But what if I _need_ to use some general word, and "hats" (or "headwear") doesn't fit? Say, there's an assembled crowd of people in various hats, turbans, headscarfs, helmets, etc. And what if I need to write a sign to the visitors which says something like: "When the bell rings please take off your ... and put it on the ground"? Will it be ok to use the word "hats" (when most of these ppl most likely have some other kind of headwear)? Would not some or the other people think that the sign doesn't apply to them? 
What would you write?

----------


## brandonp

In that situation, I think using the word "headwear" would be perfectly fine.  Since things you mentioned like turbans wouldn't really fit well under a "hat" category, I think headwear is fine, as it encompasses any possible covering on the head.  You could also say something like "Please remove your head coverings" or something of the like.

----------


## gRomoZeka

Great! Thank you, *brandonp*. So "headwear" will do.  :: 
By the way, "head covering" is a direct equivalent of Russian "головной убор" (I was not aware of its existence). But I googled it, and it seems that it's used mostly when talking about religious headwear. Is that true?

----------


## Matroskin Kot

> Great! Thank you, *brandonp*. So "headwear" will do. 
> By the way, "head covering" is a direct equivalent of Russian "головной убор" (I was not aware of its existence).

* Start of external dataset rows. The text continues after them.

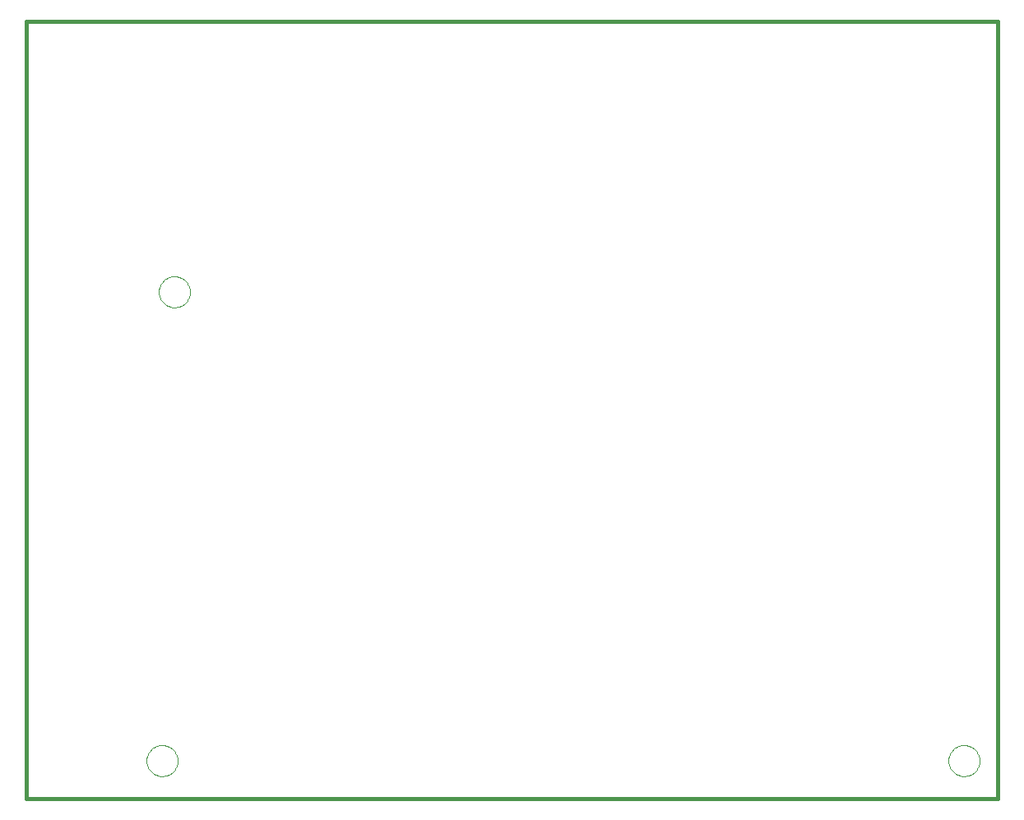
<source format=gbp>
G75*
G70*
%OFA0B0*%
%FSLAX24Y24*%
%IPPOS*%
%LPD*%
%AMOC8*
5,1,8,0,0,1.08239X$1,22.5*
%
%ADD10C,0.0160*%
%ADD11C,0.0000*%
D10*
X001915Y000695D02*
X001915Y032191D01*
X041285Y032191D01*
X041285Y000695D01*
X001915Y000695D01*
D11*
X006785Y002227D02*
X006787Y002277D01*
X006793Y002327D01*
X006803Y002376D01*
X006817Y002424D01*
X006834Y002471D01*
X006855Y002516D01*
X006880Y002560D01*
X006908Y002601D01*
X006940Y002640D01*
X006974Y002677D01*
X007011Y002711D01*
X007051Y002741D01*
X007093Y002768D01*
X007137Y002792D01*
X007183Y002813D01*
X007230Y002829D01*
X007278Y002842D01*
X007328Y002851D01*
X007377Y002856D01*
X007428Y002857D01*
X007478Y002854D01*
X007527Y002847D01*
X007576Y002836D01*
X007624Y002821D01*
X007670Y002803D01*
X007715Y002781D01*
X007758Y002755D01*
X007799Y002726D01*
X007838Y002694D01*
X007874Y002659D01*
X007906Y002621D01*
X007936Y002581D01*
X007963Y002538D01*
X007986Y002494D01*
X008005Y002448D01*
X008021Y002400D01*
X008033Y002351D01*
X008041Y002302D01*
X008045Y002252D01*
X008045Y002202D01*
X008041Y002152D01*
X008033Y002103D01*
X008021Y002054D01*
X008005Y002006D01*
X007986Y001960D01*
X007963Y001916D01*
X007936Y001873D01*
X007906Y001833D01*
X007874Y001795D01*
X007838Y001760D01*
X007799Y001728D01*
X007758Y001699D01*
X007715Y001673D01*
X007670Y001651D01*
X007624Y001633D01*
X007576Y001618D01*
X007527Y001607D01*
X007478Y001600D01*
X007428Y001597D01*
X007377Y001598D01*
X007328Y001603D01*
X007278Y001612D01*
X007230Y001625D01*
X007183Y001641D01*
X007137Y001662D01*
X007093Y001686D01*
X007051Y001713D01*
X007011Y001743D01*
X006974Y001777D01*
X006940Y001814D01*
X006908Y001853D01*
X006880Y001894D01*
X006855Y001938D01*
X006834Y001983D01*
X006817Y002030D01*
X006803Y002078D01*
X006793Y002127D01*
X006787Y002177D01*
X006785Y002227D01*
X007285Y021227D02*
X007287Y021277D01*
X007293Y021327D01*
X007303Y021376D01*
X007317Y021424D01*
X007334Y021471D01*
X007355Y021516D01*
X007380Y021560D01*
X007408Y021601D01*
X007440Y021640D01*
X007474Y021677D01*
X007511Y021711D01*
X007551Y021741D01*
X007593Y021768D01*
X007637Y021792D01*
X007683Y021813D01*
X007730Y021829D01*
X007778Y021842D01*
X007828Y021851D01*
X007877Y021856D01*
X007928Y021857D01*
X007978Y021854D01*
X008027Y021847D01*
X008076Y021836D01*
X008124Y021821D01*
X008170Y021803D01*
X008215Y021781D01*
X008258Y021755D01*
X008299Y021726D01*
X008338Y021694D01*
X008374Y021659D01*
X008406Y021621D01*
X008436Y021581D01*
X008463Y021538D01*
X008486Y021494D01*
X008505Y021448D01*
X008521Y021400D01*
X008533Y021351D01*
X008541Y021302D01*
X008545Y021252D01*
X008545Y021202D01*
X008541Y021152D01*
X008533Y021103D01*
X008521Y021054D01*
X008505Y021006D01*
X008486Y020960D01*
X008463Y020916D01*
X008436Y020873D01*
X008406Y020833D01*
X008374Y020795D01*
X008338Y020760D01*
X008299Y020728D01*
X008258Y020699D01*
X008215Y020673D01*
X008170Y020651D01*
X008124Y020633D01*
X008076Y020618D01*
X008027Y020607D01*
X007978Y020600D01*
X007928Y020597D01*
X007877Y020598D01*
X007828Y020603D01*
X007778Y020612D01*
X007730Y020625D01*
X007683Y020641D01*
X007637Y020662D01*
X007593Y020686D01*
X007551Y020713D01*
X007511Y020743D01*
X007474Y020777D01*
X007440Y020814D01*
X007408Y020853D01*
X007380Y020894D01*
X007355Y020938D01*
X007334Y020983D01*
X007317Y021030D01*
X007303Y021078D01*
X007293Y021127D01*
X007287Y021177D01*
X007285Y021227D01*
X039285Y002227D02*
X039287Y002277D01*
X039293Y002327D01*
X039303Y002376D01*
X039317Y002424D01*
X039334Y002471D01*
X039355Y002516D01*
X039380Y002560D01*
X039408Y002601D01*
X039440Y002640D01*
X039474Y002677D01*
X039511Y002711D01*
X039551Y002741D01*
X039593Y002768D01*
X039637Y002792D01*
X039683Y002813D01*
X039730Y002829D01*
X039778Y002842D01*
X039828Y002851D01*
X039877Y002856D01*
X039928Y002857D01*
X039978Y002854D01*
X040027Y002847D01*
X040076Y002836D01*
X040124Y002821D01*
X040170Y002803D01*
X040215Y002781D01*
X040258Y002755D01*
X040299Y002726D01*
X040338Y002694D01*
X040374Y002659D01*
X040406Y002621D01*
X040436Y002581D01*
X040463Y002538D01*
X040486Y002494D01*
X040505Y002448D01*
X040521Y002400D01*
X040533Y002351D01*
X040541Y002302D01*
X040545Y002252D01*
X040545Y002202D01*
X040541Y002152D01*
X040533Y002103D01*
X040521Y002054D01*
X040505Y002006D01*
X040486Y001960D01*
X040463Y001916D01*
X040436Y001873D01*
X040406Y001833D01*
X040374Y001795D01*
X040338Y001760D01*
X040299Y001728D01*
X040258Y001699D01*
X040215Y001673D01*
X040170Y001651D01*
X040124Y001633D01*
X040076Y001618D01*
X040027Y001607D01*
X039978Y001600D01*
X039928Y001597D01*
X039877Y001598D01*
X039828Y001603D01*
X039778Y001612D01*
X039730Y001625D01*
X039683Y001641D01*
X039637Y001662D01*
X039593Y001686D01*
X039551Y001713D01*
X039511Y001743D01*
X039474Y001777D01*
X039440Y001814D01*
X039408Y001853D01*
X039380Y001894D01*
X039355Y001938D01*
X039334Y001983D01*
X039317Y002030D01*
X039303Y002078D01*
X039293Y002127D01*
X039287Y002177D01*
X039285Y002227D01*
M02*

</source>
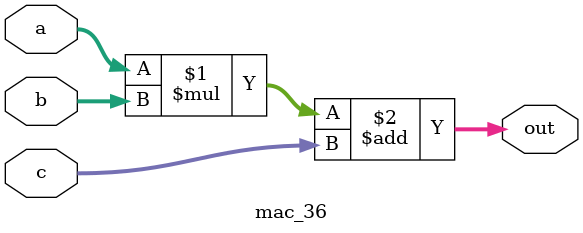
<source format=v>


module mac_36(a, b, c, out);
parameter DATA_WIDTH = 4;  /* declare a parameter. default required */
input [DATA_WIDTH - 1 : 0] a, b, c;
output [DATA_WIDTH - 1 : 0] out;

assign out = a * b + c;

endmodule










</source>
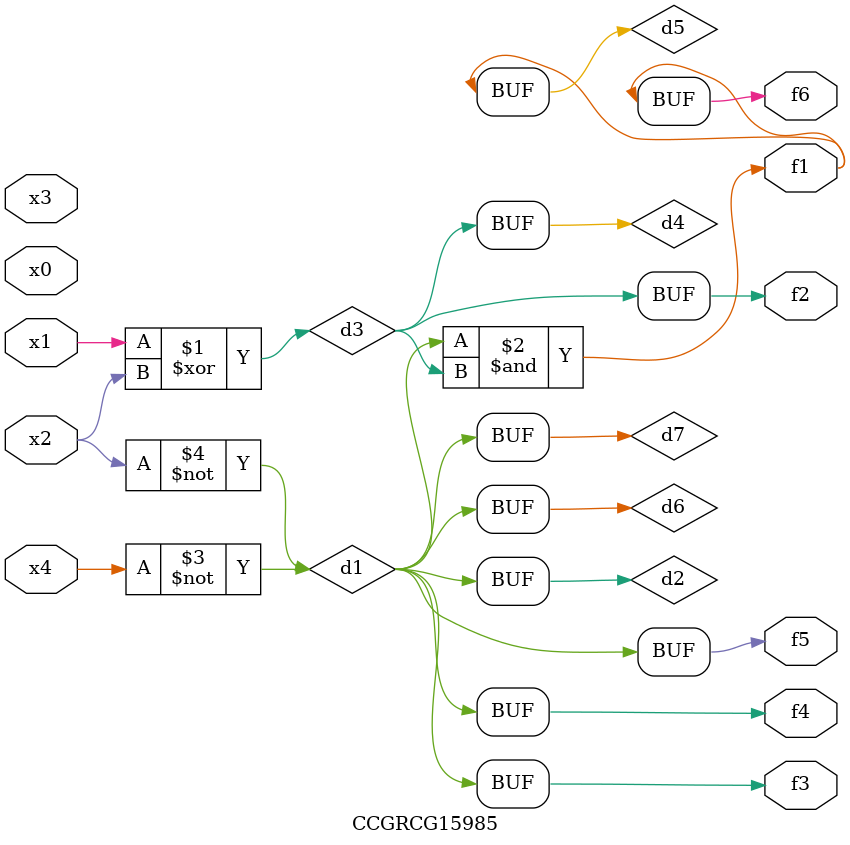
<source format=v>
module CCGRCG15985(
	input x0, x1, x2, x3, x4,
	output f1, f2, f3, f4, f5, f6
);

	wire d1, d2, d3, d4, d5, d6, d7;

	not (d1, x4);
	not (d2, x2);
	xor (d3, x1, x2);
	buf (d4, d3);
	and (d5, d1, d3);
	buf (d6, d1, d2);
	buf (d7, d2);
	assign f1 = d5;
	assign f2 = d4;
	assign f3 = d7;
	assign f4 = d7;
	assign f5 = d7;
	assign f6 = d5;
endmodule

</source>
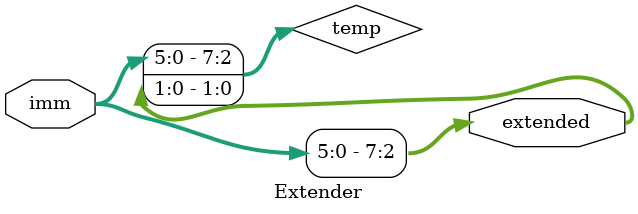
<source format=v>
module Extender (
    input wire [5:0] imm,

    output reg [7:0] extended
);
    reg [7:0] temp;

    always @(*) begin
        temp[7:2] = imm;
        
        extended = temp;
    end
    
endmodule
</source>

But I googled it, and it seems that it's used mostly when talking about religious headwear. Is that true?

 Yes, that's why I didn't suggest it in the beginning. Perhaps someone with very little religious exposure would not make that connection, but I believe most people would. 
Also, for your example, 'headgear' would also sound good. In fact, that was the first word that came to my mind when I pictured doing what you described. 'Headwear' is good too, but I'm not sure I would call a helmet 'headwear'. For your example, though, I don't believe it would matter either way. I don't expect the dork wearing the helmet would object. He's probably just happy to be with people.  ::

----------


## Sparrow

> ...I'm not sure I would call a helmet 'headwear'.

 Why would you not call a helmet "headwear"? You are wearing it on your head, don't you?

----------


## Karras

> Originally Posted by Matroskin Kot   ...I'm not sure I would call a helmet 'headwear'.   Why would you not call a helmet "headwear"? You are wearing it on your head, don't you?

 I think either is acceptable. My personal preference would be "headgear" or "protective headgear", but you will definitely see and hear "protective headwear" as well. 
To me, "gear" just seems more businesslike and functional, but that is just my opinion.

----------


## brandonp

Yeah, the only difference in connotation I get from "headwear" and "headgear" is that the former seems more casual and everyday, while the latter seems more formal, or even relating more to a sports situation.

----------


## Matroskin Kot

> Originally Posted by Matroskin Kot   ...I'm not sure I would call a helmet 'headwear'.   Why would you not call a helmet "headwear"? You are wearing it on your head, don't you?

 I agree with Karras and Brandon.  
'Gear' isn't necessarily different from 'wear' by general definition, but to my ear, _[something]wear_ is worn for style or comfort, whilst _[something]gear_ is worn for utility or protection mainly.  
The difference probably isn't so great that people would notice if you used them interchangeably, however.

----------